Reflections on the Mother’s Commentary on Sri Aurobindo’s Thoughts and Aphorisms.
In this talk we read from the following Aphorism of Sri Aurobindo:
JNANA – 12: They proved to me by convincing reasons that God did not exist, and I believed them. Afterwards I saw God, for He came and embraced me. And now which am I to believe, the reasonings of others or my own experience?
The Mother’s commentary:
Sri Aurobindo is not asking a question, but rather making an ironic comment. It is to bring out clearly the stupidity of the reasonings of the mind, which imagines it can speak of what it does not know. It is nothing else.
You can prove anything with the mind. When you know how to use it and have mastered reasoning and deduction, you can prove anything. As a matter of fact, this is an exercise that is given in universities to make the mind supple: you are given a thesis to prove and immediately afterwards, with equal conviction, you have to prove its antithesis—in the hope that if you rise a little above both, you will discover the synthesis.
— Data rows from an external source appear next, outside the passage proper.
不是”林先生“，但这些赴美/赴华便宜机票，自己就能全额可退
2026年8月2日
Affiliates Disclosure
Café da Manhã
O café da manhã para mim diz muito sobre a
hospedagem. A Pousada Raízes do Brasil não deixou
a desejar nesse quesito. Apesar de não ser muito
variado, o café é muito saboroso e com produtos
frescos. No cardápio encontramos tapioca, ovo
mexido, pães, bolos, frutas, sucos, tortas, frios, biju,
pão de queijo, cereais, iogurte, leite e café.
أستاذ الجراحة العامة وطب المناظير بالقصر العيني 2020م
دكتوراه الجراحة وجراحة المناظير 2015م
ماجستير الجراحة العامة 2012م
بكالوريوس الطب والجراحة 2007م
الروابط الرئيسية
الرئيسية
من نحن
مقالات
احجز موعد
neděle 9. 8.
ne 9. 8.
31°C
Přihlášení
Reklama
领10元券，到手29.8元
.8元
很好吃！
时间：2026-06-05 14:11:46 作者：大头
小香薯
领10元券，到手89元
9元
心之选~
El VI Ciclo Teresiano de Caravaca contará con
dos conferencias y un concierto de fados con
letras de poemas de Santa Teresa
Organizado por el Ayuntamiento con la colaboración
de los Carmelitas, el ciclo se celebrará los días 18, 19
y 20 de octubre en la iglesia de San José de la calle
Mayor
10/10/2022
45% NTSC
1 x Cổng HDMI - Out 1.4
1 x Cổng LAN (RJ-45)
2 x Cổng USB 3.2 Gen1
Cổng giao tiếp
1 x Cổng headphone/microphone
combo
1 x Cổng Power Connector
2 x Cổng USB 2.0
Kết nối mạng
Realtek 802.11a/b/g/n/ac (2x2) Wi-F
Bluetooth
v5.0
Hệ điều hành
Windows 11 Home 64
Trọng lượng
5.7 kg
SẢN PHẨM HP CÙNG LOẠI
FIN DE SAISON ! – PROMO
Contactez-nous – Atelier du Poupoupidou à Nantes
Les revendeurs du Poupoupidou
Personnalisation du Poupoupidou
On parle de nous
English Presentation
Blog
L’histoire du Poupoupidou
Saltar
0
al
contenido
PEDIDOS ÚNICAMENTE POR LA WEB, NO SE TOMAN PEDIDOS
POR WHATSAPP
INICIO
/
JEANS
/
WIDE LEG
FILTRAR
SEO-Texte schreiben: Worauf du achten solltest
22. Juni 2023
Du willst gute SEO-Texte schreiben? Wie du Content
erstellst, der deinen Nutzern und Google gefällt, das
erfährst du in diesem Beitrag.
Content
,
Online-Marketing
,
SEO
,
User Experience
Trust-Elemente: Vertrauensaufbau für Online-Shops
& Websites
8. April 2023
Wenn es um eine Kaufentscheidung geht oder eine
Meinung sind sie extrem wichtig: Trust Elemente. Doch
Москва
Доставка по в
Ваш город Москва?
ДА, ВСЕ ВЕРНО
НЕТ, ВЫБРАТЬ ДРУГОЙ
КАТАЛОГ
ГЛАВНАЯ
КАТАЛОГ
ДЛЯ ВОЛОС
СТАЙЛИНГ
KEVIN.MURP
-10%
Therefore, once it is conceded that anything can be proved, it follows that reasoning leads nowhere; because if you can prove something and in the next moment prove its opposite, this is the proof that your proofs are worthless.
There is experience. For a simple heart, a sincere and honest nature, a nature which knows that its experience is sincere, that it is not a falsification of desire or of mental ambition, but a spontaneous movement which comes from the soul — the experience is absolutely convincing. It loses its power of conviction when the desire to have an experience, or the ambition to think oneself very superior, becomes mixed with it. If you have that in you, then beware, because desires and ambitions falsify experience. The mind is a formative power, and if you have a very strong desire for something very important and very interesting to happen to you, you can make it happen, at least in the eyes of those who see things superficially. But apart from these cases, if you are honest, sincere, spontaneous, and especially when experiences come to you without any effort on your part to have them, and as a spontaneous expression of your deeper aspiration, then these experiences carry with them the seal of an absolute authenticity; and even if the whole world tells you that they are nonsense and illusion, it does not change your personal convictions. But naturally, for this, you must not deceive yourself. You must be sincere and honest with a complete inner rectitude.
Someone has asked me, “How is it possible for God to reveal Himself to an unbeliever?” That’s very funny; because if it pleases God to reveal Himself to an unbeliever, I don’t see what would prevent Him from doing so!
On the contrary, He has a sense of humour—Sri Aurobindo has told us many times already that the Supreme has a sense of humour, that we are the ones who want to make Him into a grave and invariably serious character—and He may find it very amusing to come and embrace an unbeliever. Someone who has only the day before declared, “God does not exist. I do not believe in Him. All that is folly and ignorance….”, He gathers him into His arms, He presses him to His heart—and He laughs in his face.
Everything is possible, even things which to our small and limited intelligence seem absurd.